Mbeki accuses 'ultra-leftists' of abusing ANC membership
>From Patrick Laurence in Johannesburg



SOUTH AFRICA: The 51st national conference of South Africa's ruling
African National Congress ended yesterday with an attack by President Thabo
Mbeki on "factionalists" who had "abused their membership of the ANC" during
elections for a new national executive committee.

There was little doubt that he was referring to the "ultra-leftists" in the
South African Communist Party (SACP) and the Congress of South African Trade
Unions (Cosatu) that he had previously accused of conspiring to take over
the ANC. Hinting that the "ultra-left factionalists" would be punished for
secretly distributing lists of their ideological kinsmen, Mr Mbeki said:
"Our movement will have to take stern action against those who have thus
acted to divide our movement, even as they sat among us wearing ANC
T-shirts." The prospect of an on-going witch hunt for "ultra-leftists" - who
have yet to be named publicly - was foreshadowed in his closing address,
even though there were ringing calls for unity between the ANC and its SACP
and Cosatu allies during the conference by delegates from across the
ideological spectrum, Mr Mbeki not excluded.

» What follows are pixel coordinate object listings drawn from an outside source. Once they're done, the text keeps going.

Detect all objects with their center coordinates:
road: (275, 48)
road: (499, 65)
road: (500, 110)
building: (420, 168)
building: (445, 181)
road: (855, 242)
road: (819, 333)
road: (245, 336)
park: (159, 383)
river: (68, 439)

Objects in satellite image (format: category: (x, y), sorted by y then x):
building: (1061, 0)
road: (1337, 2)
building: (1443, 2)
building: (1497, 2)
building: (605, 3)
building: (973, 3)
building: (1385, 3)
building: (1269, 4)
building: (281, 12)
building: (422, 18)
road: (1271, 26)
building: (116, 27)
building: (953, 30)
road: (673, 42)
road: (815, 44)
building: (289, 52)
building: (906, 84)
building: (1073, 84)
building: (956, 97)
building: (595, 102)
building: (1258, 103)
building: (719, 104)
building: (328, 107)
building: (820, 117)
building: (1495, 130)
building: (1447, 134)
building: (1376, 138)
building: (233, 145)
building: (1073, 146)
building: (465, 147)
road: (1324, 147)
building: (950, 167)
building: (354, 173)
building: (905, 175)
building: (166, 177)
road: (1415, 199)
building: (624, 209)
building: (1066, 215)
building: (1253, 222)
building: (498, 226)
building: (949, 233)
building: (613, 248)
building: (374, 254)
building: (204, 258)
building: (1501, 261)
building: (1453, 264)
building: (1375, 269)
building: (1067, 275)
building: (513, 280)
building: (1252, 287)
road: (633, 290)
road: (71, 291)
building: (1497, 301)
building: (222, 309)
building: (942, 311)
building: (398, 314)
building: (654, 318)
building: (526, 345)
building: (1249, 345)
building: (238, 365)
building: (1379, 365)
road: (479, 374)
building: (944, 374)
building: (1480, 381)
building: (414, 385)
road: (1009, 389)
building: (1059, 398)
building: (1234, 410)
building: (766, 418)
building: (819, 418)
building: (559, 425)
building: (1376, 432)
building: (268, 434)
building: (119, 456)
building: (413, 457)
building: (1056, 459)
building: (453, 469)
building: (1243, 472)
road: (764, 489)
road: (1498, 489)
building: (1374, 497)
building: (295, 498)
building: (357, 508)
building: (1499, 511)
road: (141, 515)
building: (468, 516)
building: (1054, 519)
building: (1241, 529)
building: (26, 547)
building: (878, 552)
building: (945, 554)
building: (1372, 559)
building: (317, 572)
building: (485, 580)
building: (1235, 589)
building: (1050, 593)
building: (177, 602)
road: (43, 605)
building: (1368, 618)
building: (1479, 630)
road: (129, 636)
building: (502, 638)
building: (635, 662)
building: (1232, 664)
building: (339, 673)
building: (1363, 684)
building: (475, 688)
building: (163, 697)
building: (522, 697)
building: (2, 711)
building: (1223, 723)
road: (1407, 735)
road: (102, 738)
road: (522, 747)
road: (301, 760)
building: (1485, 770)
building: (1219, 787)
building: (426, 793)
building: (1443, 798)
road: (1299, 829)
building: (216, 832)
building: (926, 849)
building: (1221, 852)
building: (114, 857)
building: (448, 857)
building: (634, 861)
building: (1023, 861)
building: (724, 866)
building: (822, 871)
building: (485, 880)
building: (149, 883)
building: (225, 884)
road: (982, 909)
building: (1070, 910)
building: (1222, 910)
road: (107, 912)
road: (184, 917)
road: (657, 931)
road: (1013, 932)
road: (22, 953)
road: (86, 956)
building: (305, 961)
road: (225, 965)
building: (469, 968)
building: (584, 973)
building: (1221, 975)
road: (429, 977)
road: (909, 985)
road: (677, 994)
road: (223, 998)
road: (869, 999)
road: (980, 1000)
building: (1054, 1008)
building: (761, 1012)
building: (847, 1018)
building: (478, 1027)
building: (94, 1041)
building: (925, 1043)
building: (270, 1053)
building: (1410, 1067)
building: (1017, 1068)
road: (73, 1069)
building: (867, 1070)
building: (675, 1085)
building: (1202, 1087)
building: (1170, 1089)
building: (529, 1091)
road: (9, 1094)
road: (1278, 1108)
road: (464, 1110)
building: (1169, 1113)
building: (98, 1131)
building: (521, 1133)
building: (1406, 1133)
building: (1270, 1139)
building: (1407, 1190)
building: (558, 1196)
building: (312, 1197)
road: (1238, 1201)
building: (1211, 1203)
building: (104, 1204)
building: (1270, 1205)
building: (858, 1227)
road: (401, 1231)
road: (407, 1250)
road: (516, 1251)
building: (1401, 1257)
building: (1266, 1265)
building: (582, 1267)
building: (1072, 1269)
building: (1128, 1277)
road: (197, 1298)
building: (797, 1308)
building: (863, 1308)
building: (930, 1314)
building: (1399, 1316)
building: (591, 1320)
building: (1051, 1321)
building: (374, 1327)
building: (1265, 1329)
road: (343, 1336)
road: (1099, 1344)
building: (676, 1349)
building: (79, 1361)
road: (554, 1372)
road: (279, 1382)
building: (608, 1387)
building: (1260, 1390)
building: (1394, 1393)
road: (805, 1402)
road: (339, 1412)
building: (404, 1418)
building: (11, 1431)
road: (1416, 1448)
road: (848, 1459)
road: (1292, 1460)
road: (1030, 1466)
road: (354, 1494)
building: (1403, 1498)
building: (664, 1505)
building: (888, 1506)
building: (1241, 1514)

The results of the election for a new national executive committee confirmed
that the balance of power in the ANC-led alliance - which provides for
cross-membership of the three allied organisations - has shifted decisively
in favour of the increasingly pro-capitalist and pro-nationalist forces led
by Mr Mbeki. One sign of that shift was the re-election of five of the six
permanent ANC officer bearers. The only exception was the election of Ms
Sankie Mthembi-Mahanyele, a staunch Mbeki supporter, as deputy
secretary-general, in the place of Ms Thenjiwe Mthintso, a member of the
SACP central committee.

The election of the 60 ordinary members of the ANC told its own tale.
Finance Minister Mr Trevor Manuel, a vocal champion of the government's
investor-friendly macro-economic policy and of a disciplined budgetary
policy, topped the list. He received 2,800 of the roughly 3,000 votes.

Mr Cyril Ramaphosa, a former trade union leader and ANC secretary-general
who has become a successful businessman, garnered the second highest number
of votes. A powerful protagonist of the new class of black moguls, his
election highlighted the ANC's increasingly prominent role as a vehicle for
black capitalism rather than people's socialism.